The New Yorker:

A look at the agency’s astonishing record of defying court orders, and what the judiciary might do to respond.

By Isaac Chotiner

Last week, the top federal judge in Minnesota accused Immigration and Customs Enforcement (ice) of violating nearly a hundred court orders in the month of January. In a ruling that was part of a contempt case involving Todd Lyons, the acting director of ice, the judge, Patrick J. Schiltz, wrote, “ICE has every right to challenge the orders of this Court, but, like any litigant, ICE must follow those orders unless and until they are overturned or vacated.” ice, Schiltz added, “is not a law unto itself.” The ruling marks perhaps the most serious turn in an ongoing battle between federal courts and the White House, with the Trump Administration often appearing to blatantly ignore court orders, or to comply with them only after being repeatedly warned to do so.

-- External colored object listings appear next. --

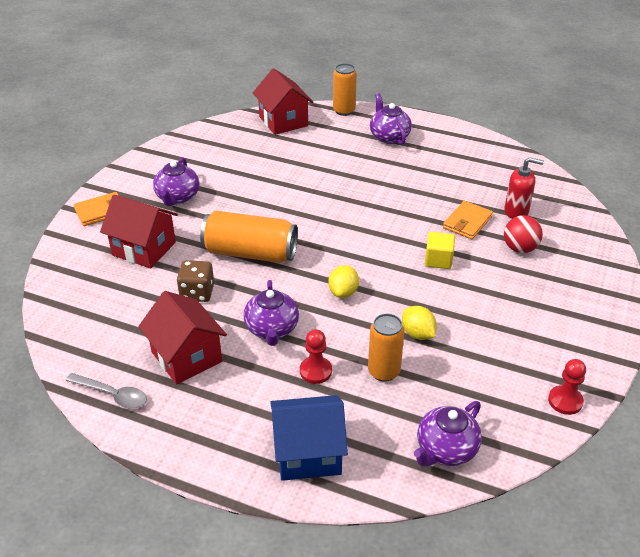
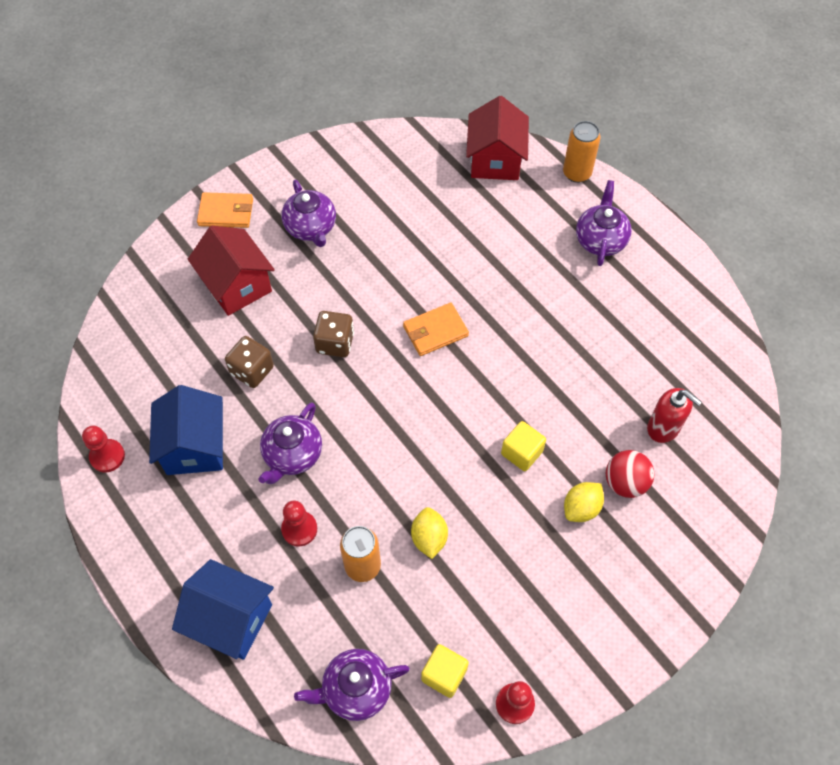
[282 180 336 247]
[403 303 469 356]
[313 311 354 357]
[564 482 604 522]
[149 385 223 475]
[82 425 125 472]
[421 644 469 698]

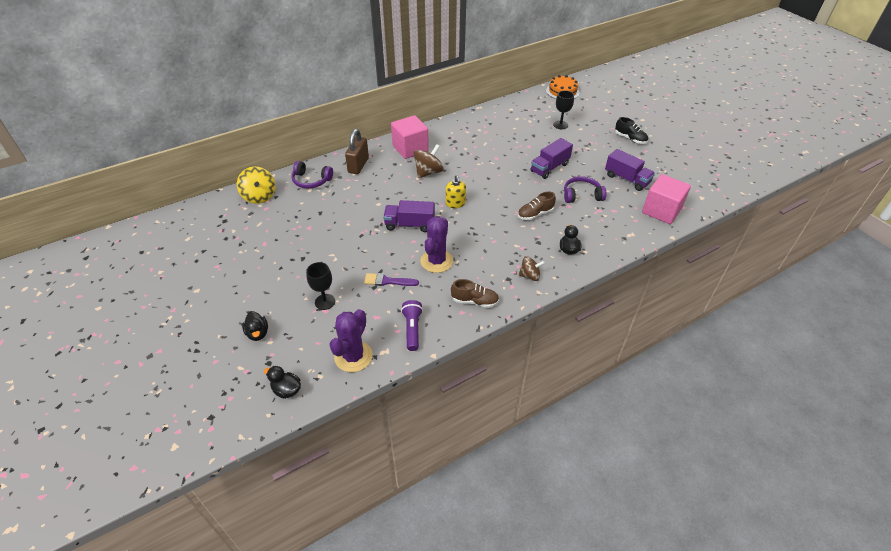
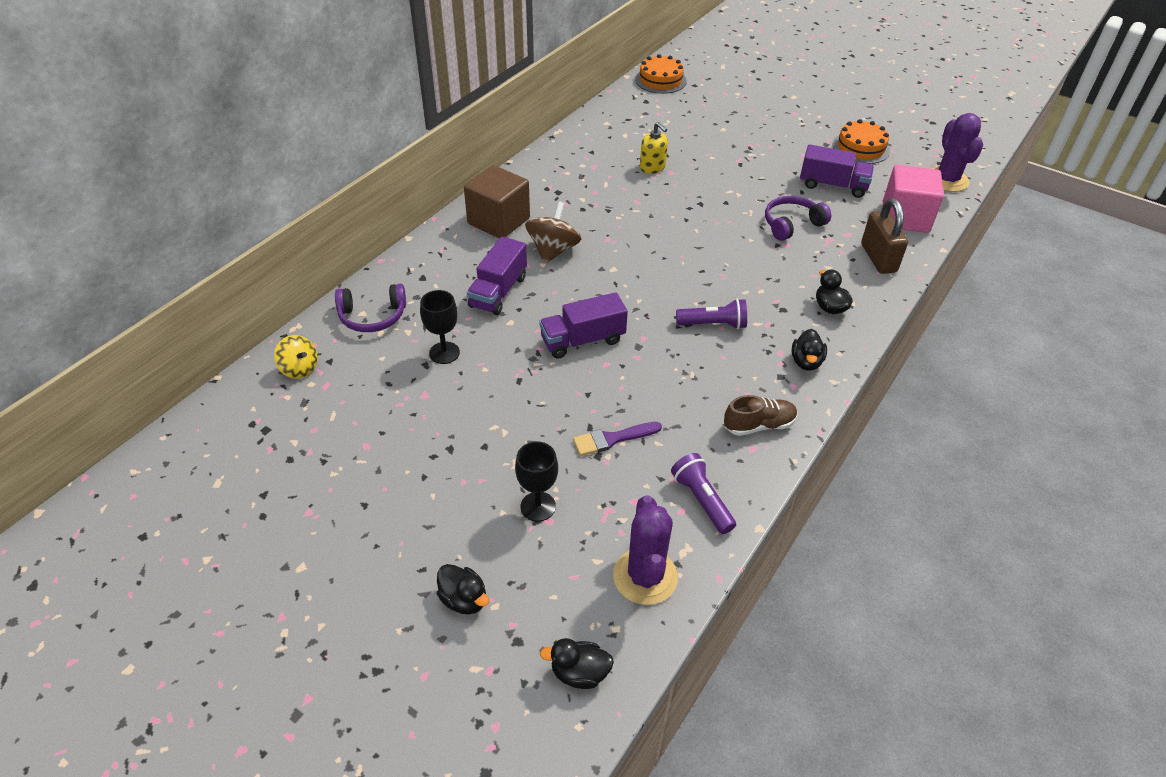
[420 290 460 364]
[464 165 530 238]
[615 117 648 144] (first image)
[861 198 908 274]
[467 237 527 315]
[274 335 318 379]
[640 122 668 174]
[518 191 556 220] (first image)
[932 113 983 192]
[792 329 827 371]
[832 119 890 164]
[676 299 747 329]

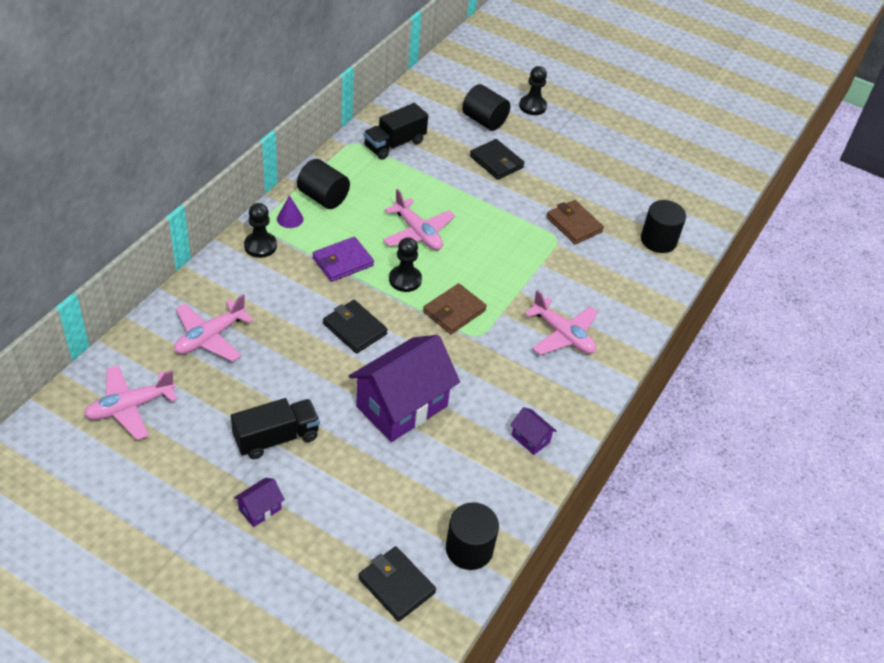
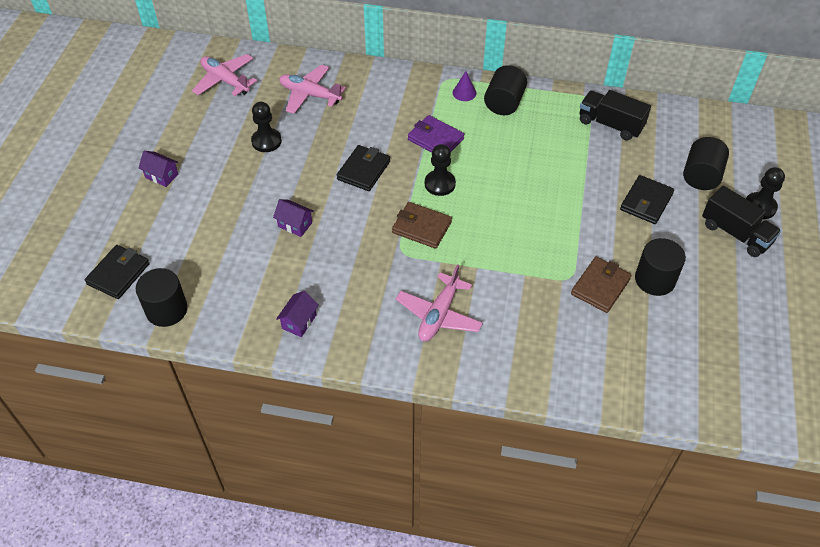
[383 189 455 250] (first image)
[635 238 686 296]
[251 102 282 152]
[273 199 314 237]
[702 186 781 257]

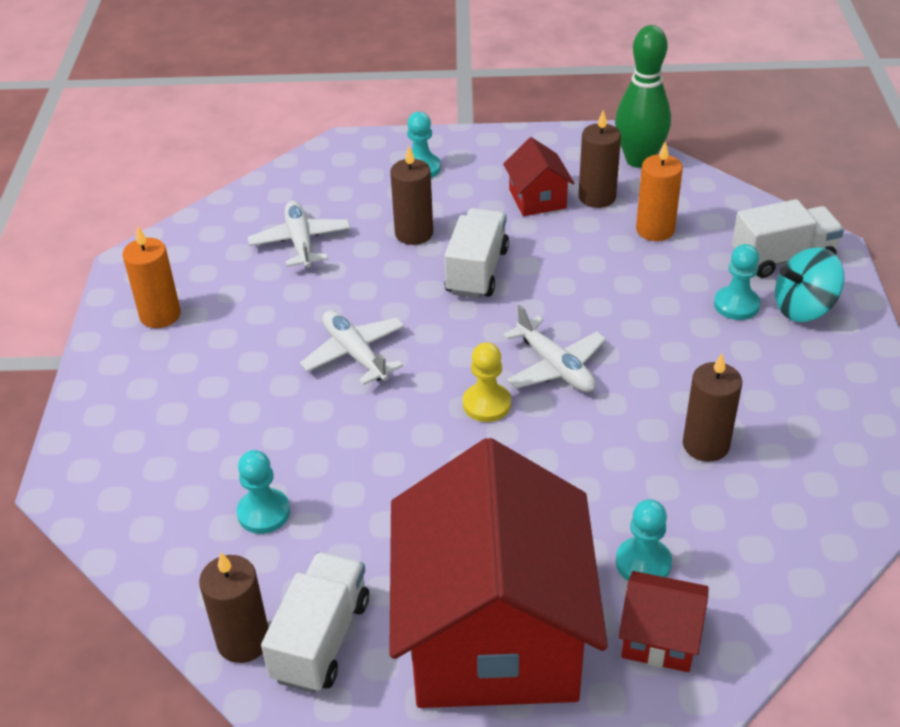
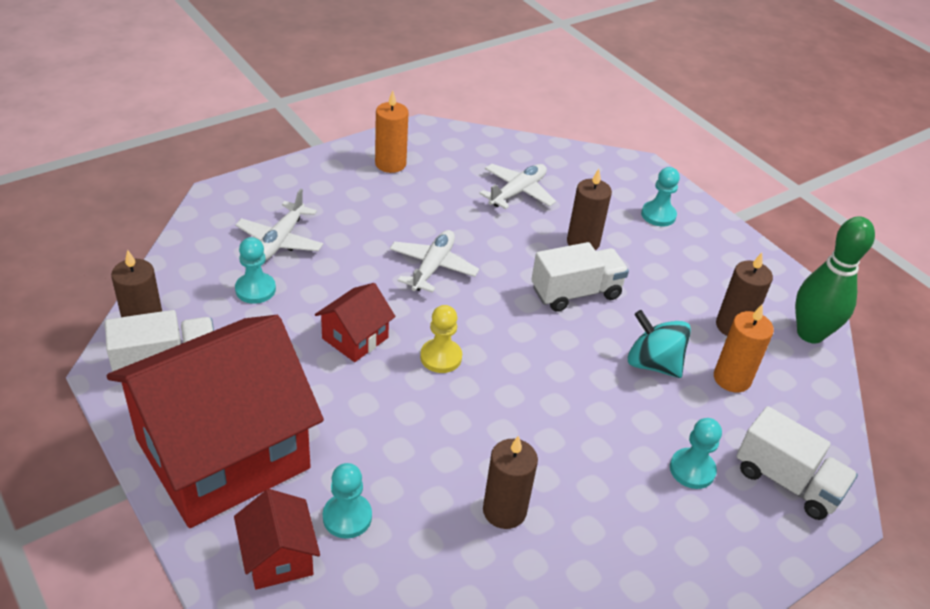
[315 283 396 362]
[628 310 691 378]
[235 189 323 261]

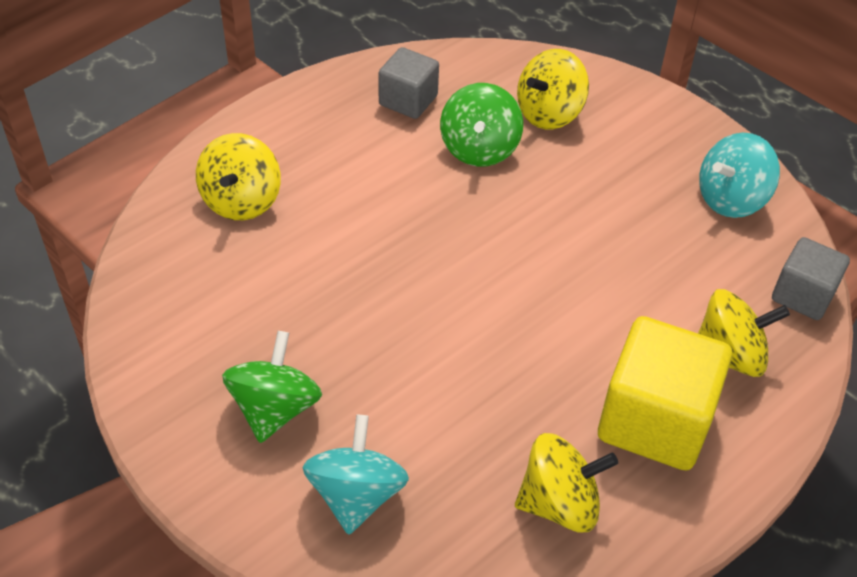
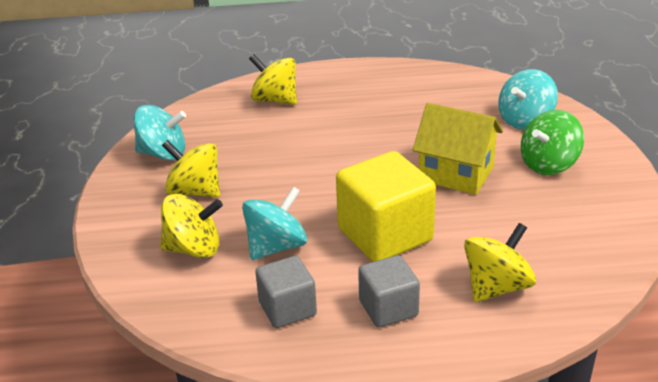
[242 186 307 260]
[358 255 420 328]
[336 151 436 262]
[162 140 220 198]
[413 103 503 195]

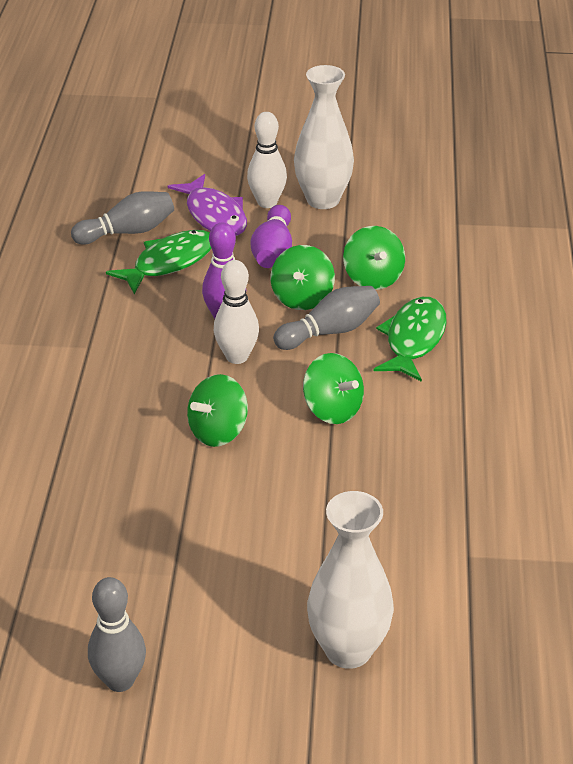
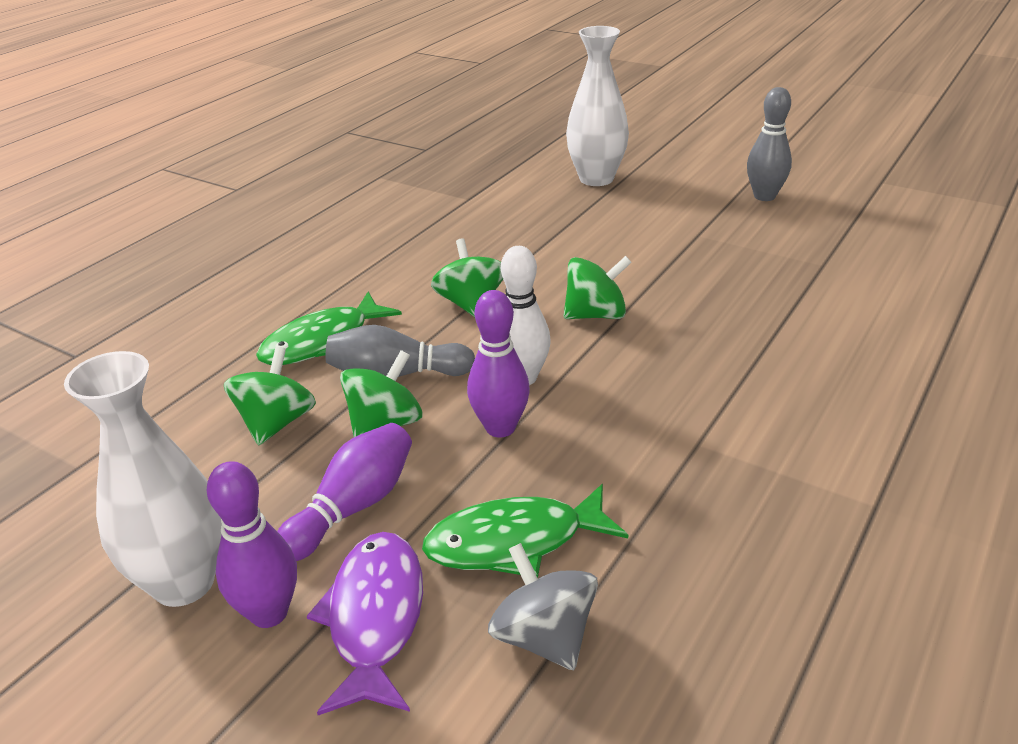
[207 461 297 628]
[488 543 598 670]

I recently spoke by phone with Ryan Goodman, who is a law professor at N.Y.U., the co-editor-in-chief of the law-and-policy journal Just Security, and a former special counsel at the Department of Defense during the Obama Administration. He and his colleagues at Just Security have been cataloguing examples of the Trump Administration’s defiance of court orders since the start of the President’s second term. During our conversation, which has been edited for length and clarity, we discussed what the Trump Administration is trying to accomplish with its disregard for the judiciary, the emergence of an alternative legal system for ice detainees, and the Supreme Court’s reluctance to rein in Trump.